Quite right - and never truer than on May 31st, 2010, in SE Colorado!

If you have the resources (the time and money), absolutely. Just realize that May 31st, 2010 was probably a 1% or 2% day, meaning you could chase 50 - 100 of days with basically the same setup and you'd get nothing 49/99 times.
 
Jeff - the factors you cite are indeed worrisome. My hope remains, though, that there will still be opportunities like there were last year. As we all know, last year's season was short and compressed - but, for chase vacationers like me, you couldn't have picked a better two-week period than May 18-31, 2013; there were a greater number of bonafide chase days that year than I ever had in a two-week timeframe since I began chasing in 1996 (my own lack of success last year notwithstanding). So I remain hopeful that there will still be some good opportunities sometime during this year's trip, which will be some to-be-determined two-week period between May 19 and June 6.

So what are your thoughts on 2013 as an analog for 2014? Are there factors leading you to believe we might not even get the short, compressed season we had last year?
 
May 31st, 2010 was probably a 1% or 2% day, meaning you could chase 50 - 100 of days with basically the same setup and you'd get nothing 49/99 times.

I couldn't agree more. We'd been out the previous two days and woke up in OKC that morning. My target had been SE Colorado for three days leading up to that morning, but that was a "least crappiest area" IMO. I opted to pass based on the crap shear that was forecast. It sucked missing that event, but I don't regret the decision. Like you said, 99 other times out of 100 I'd have been right.
 
So what are your thoughts on 2013 as an analog for 2014? Are there factors leading you to believe we might not even get the short, compressed season we had last year?

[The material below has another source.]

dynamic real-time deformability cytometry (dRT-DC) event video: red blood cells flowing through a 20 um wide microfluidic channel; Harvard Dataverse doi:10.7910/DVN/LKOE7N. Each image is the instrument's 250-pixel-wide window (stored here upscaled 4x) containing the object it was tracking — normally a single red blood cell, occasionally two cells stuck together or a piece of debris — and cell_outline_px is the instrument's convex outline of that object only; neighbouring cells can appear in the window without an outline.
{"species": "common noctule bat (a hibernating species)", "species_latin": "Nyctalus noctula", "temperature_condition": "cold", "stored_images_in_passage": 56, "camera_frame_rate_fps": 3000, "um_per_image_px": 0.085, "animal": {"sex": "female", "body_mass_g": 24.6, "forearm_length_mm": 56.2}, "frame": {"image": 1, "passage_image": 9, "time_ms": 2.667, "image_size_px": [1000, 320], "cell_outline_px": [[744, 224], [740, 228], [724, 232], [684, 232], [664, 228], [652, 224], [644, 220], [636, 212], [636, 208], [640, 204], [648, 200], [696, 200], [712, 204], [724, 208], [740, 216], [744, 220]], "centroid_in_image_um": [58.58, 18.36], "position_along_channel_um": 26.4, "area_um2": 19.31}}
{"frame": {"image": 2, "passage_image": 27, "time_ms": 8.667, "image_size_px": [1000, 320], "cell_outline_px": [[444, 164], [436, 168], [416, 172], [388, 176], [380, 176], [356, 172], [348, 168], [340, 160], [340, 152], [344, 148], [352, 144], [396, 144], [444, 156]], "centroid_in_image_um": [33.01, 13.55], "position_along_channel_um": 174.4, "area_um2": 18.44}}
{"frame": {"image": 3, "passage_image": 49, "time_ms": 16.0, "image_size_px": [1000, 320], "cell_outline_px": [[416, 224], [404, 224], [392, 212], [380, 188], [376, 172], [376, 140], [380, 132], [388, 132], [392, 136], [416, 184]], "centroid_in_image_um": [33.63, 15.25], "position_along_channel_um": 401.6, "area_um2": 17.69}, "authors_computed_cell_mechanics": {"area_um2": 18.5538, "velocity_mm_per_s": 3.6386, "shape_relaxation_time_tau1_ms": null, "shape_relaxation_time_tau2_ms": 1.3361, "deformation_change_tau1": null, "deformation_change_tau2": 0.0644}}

I haven't really thought that hard about an analog between 2013 and 2014. 2013 seemed to lack a lot of strong toughs. Troughiness hasn't been that big of a problem so far in 2014, although having a dominant western US ridge persist until earlier this month certainly didn't help matters. The big fly in the ointment so far in 2014 has been timing - the waves have been coming out during the times of day when instability was lacking. However, especially with these recent systems, moisture quality has started to become an issue. It's not unusual to have moisture issues in April, and I see there has been some very rich moisture in the NW Gulf (Tds before this last trough were well into the low-mid 70s via some buoys out there). However, the moisture was very slow to return despite how loaded the Gulf was with this last system, and I suspect at least part of that is due to the dry soils the moisture had to trudge across to get to the dryline region. Also, the moisture hasn't been very deep yet, although that's also not unusual. I'm still pessimistic, but that doesn't mean I'm right. Things could certainly turn around in May.
 
Next Wednesday definitely has my attention now. Still 65F+ dews overspreading most of Oklahoma ahead of the dryline and the trough still looks well positioned for storms somewhere on the dryline. 50 knot H5 winds are definitely enough to get me out the door if I can get out of Norman in time. I'm cautiously optimistic until the GFS/Euro get within 4 days of it.
 
Again, be very careful reading into the GFS surface dew points that far out, they tend to be overdone.
 
I doubt it gets up into the upper 60s considering both the GFS and the Euro prog pretty high sfc temps around 85-90 during the day, but I don't think moisture will be as big of an issue as the past few setups considering the GOM should be open at least two days in advance. Just my take on it though.
 
I'm doubting the GFS's moisture signal for this coming week. It's in its summertime ET mode (crops transpiring like crazy), which is already blowing chunks on the 9-hour dewpoint forecasts.

9-hour 04/12Z GFS forecast dewpoint:
http://bit.ly/1ifERri

1-hour 04/20Z RAP forecast dewpoint:
http://bit.ly/1kzP4QE

The 12Z GFS is showing a large area of 60F+ dewpoints near the warm front and along the Mississippi river by 00Z tonight that I just don't see happening.